The header of your bam file should contain information about which reference was used for alignment.

ADD REPLY • link 13.0 years ago by Chris Miller 22k

score 2 · Answer 1 · 2012-08-14

2

Entering edit mode

13.0 years ago

Matt Shirley 10k

You most likely need to realign one or both of your samples to the same reference. To confirm that the BAM files are actually using different references:

samtools view -H normal.bam | egrep "@SQ" > normal
samtools view -H tumor.bam | egrep "@SQ" > tumor
diff -y normal tumor

The above is just a simple way of grabbing the sequence dictionary from the header and comparing. If there are any differences between your files, then you will need to align them both to the same reference.

ADD COMMENT • link 13.0 years ago by Matt Shirley 10k

0

Entering edit mode

Thank you for the answer! There are no differences in headers.
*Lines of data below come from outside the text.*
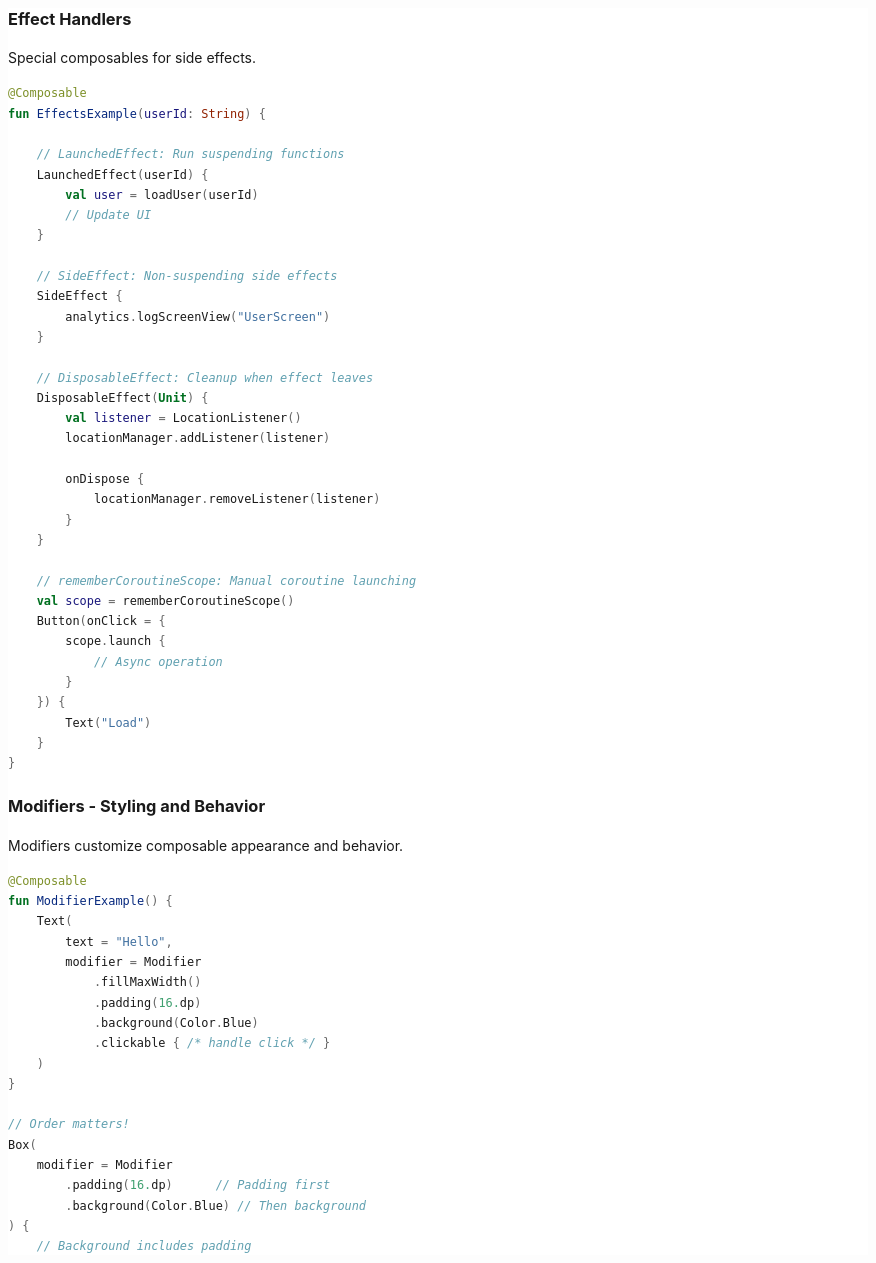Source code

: ### Effect Handlers

Special composables for side effects.

```kotlin
@Composable
fun EffectsExample(userId: String) {

    // LaunchedEffect: Run suspending functions
    LaunchedEffect(userId) {
        val user = loadUser(userId)
        // Update UI
    }

    // SideEffect: Non-suspending side effects
    SideEffect {
        analytics.logScreenView("UserScreen")
    }

    // DisposableEffect: Cleanup when effect leaves
    DisposableEffect(Unit) {
        val listener = LocationListener()
        locationManager.addListener(listener)

        onDispose {
            locationManager.removeListener(listener)
        }
    }

    // rememberCoroutineScope: Manual coroutine launching
    val scope = rememberCoroutineScope()
    Button(onClick = {
        scope.launch {
            // Async operation
        }
    }) {
        Text("Load")
    }
}
```

### Modifiers - Styling and Behavior

Modifiers customize composable appearance and behavior.

```kotlin
@Composable
fun ModifierExample() {
    Text(
        text = "Hello",
        modifier = Modifier
            .fillMaxWidth()
            .padding(16.dp)
            .background(Color.Blue)
            .clickable { /* handle click */ }
    )
}

// Order matters!
Box(
    modifier = Modifier
        .padding(16.dp)      // Padding first
        .background(Color.Blue) // Then background
) {
    // Background includes padding
```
Do you still think I need to realign both samples to my current reference? How is such a realignment done? (I realize this must be a simple task but I haven't works with samtools too much.)

ADD REPLY • link 13.0 years ago by tommivat ▴ 250

1

Entering edit mode

I think that you are probably using a reference genome sequence that does not match what you two BAM files were aligned to. Try tracking down the reference that your BAM files were aligned to and specifying that as the reference for VarScan2.